The title points to the MM7 Selektor Robot, a name that sounds both industrial and strangely intimate, as if built for the factory and the household at once. Details in the image hint at practical construction—thick joints, sturdy casings, and protective coverings that imply durability over elegance—matching the mid-century fascination with labor-saving inventions. Housework, long framed as repetitive and time-consuming, became a testing ground for innovation, and “selektor” evokes the promise of choice: a machine that could identify tasks, tools, or sequences rather than merely repeat a single motion.
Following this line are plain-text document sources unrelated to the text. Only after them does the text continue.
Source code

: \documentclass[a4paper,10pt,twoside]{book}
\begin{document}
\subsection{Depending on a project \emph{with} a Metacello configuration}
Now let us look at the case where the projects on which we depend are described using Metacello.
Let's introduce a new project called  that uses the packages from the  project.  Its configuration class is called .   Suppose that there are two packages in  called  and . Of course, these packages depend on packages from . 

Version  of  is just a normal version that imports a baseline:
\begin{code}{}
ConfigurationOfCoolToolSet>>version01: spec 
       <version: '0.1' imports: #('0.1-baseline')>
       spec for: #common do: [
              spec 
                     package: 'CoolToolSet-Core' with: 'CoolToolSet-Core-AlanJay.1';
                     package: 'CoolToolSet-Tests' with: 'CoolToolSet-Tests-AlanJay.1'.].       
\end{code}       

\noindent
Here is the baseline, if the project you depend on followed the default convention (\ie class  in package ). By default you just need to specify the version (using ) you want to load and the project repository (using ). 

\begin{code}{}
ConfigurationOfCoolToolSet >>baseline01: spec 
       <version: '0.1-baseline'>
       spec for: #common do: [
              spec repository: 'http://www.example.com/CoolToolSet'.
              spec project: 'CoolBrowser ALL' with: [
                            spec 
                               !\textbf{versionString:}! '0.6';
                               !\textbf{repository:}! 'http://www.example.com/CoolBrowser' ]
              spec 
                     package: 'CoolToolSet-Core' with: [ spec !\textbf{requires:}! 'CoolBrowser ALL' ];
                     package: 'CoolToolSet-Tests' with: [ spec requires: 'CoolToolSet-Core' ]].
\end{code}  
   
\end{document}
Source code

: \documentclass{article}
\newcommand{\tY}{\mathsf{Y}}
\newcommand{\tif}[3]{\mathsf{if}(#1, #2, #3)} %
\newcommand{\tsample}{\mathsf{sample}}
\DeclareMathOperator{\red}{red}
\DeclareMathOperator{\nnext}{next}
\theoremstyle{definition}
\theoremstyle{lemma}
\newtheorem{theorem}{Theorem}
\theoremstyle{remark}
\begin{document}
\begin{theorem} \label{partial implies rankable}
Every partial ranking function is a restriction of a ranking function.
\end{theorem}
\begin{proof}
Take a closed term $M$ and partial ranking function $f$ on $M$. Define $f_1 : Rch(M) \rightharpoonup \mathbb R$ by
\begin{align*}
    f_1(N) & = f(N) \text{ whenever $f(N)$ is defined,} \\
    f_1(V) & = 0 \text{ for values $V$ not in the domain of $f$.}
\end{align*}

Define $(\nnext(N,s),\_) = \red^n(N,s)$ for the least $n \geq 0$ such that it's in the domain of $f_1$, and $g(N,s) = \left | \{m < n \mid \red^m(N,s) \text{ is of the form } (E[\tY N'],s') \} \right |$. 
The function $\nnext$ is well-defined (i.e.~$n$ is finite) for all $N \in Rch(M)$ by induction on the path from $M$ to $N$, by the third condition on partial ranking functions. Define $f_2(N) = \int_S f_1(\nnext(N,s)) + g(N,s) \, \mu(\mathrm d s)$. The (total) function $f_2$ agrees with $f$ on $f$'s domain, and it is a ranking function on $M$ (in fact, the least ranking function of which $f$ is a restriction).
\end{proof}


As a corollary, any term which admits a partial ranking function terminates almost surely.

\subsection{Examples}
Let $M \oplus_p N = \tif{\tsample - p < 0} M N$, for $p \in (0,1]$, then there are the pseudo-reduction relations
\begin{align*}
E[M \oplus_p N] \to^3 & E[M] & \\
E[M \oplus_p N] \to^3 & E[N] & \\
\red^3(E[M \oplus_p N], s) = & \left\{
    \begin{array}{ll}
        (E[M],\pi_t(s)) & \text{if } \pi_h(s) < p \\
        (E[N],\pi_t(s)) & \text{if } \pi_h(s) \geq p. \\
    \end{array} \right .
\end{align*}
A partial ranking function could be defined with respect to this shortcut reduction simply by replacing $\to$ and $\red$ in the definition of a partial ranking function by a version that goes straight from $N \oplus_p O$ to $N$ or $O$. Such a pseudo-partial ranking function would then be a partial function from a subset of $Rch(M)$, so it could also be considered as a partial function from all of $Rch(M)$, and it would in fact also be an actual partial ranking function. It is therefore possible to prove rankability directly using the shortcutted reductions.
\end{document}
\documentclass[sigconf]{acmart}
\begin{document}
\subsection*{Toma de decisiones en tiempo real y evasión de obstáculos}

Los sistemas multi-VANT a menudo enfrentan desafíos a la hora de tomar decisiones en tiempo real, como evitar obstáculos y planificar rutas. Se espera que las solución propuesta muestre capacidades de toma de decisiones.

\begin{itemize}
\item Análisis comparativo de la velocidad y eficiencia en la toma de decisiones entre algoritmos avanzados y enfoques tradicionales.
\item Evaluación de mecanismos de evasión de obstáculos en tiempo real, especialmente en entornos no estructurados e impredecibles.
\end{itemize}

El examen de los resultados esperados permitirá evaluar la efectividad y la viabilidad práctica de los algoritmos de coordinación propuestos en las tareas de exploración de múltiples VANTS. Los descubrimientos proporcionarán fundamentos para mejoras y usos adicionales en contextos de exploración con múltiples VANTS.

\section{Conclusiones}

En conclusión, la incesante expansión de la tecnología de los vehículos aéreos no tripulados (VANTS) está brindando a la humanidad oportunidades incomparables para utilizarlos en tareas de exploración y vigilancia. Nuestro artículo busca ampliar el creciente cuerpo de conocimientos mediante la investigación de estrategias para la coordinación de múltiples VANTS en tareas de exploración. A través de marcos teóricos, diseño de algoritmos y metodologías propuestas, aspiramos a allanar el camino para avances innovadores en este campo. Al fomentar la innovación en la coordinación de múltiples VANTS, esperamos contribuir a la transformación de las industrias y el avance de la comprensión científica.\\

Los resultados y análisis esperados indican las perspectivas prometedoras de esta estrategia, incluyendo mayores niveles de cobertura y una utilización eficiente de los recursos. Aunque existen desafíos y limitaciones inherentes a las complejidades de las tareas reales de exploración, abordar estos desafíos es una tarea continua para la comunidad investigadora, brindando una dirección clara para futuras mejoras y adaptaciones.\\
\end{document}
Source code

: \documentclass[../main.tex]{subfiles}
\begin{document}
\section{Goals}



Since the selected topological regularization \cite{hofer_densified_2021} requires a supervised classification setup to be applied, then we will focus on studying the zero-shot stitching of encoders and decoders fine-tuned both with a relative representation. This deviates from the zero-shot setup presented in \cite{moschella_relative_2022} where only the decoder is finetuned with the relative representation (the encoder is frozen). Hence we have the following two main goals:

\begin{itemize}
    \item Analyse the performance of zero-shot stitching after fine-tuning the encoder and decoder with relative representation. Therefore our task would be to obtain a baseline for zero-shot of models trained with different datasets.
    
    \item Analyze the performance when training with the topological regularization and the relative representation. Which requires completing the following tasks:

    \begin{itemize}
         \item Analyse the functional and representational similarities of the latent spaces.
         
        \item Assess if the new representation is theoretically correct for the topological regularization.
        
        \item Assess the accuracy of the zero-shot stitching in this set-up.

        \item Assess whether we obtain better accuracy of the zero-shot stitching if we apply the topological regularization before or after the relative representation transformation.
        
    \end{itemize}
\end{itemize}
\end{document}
Curiosity is what makes this historical photo linger, not just the robots’ theatrical presence but the human figure anchoring the spectacle in reality. It’s a snapshot of the optimism that surrounded early home automation and robot invention, when mechanical helpers were imagined as the next step in modern living. For readers searching topics like “MM7 Selektor Robot,” “Claus Scholz-Nauendorff,” or “revolutionizing housework,” this image offers a compelling window into how inventors once staged the future—one demonstrator, two experimental machines, and a world ready to believe in smarter domestic life.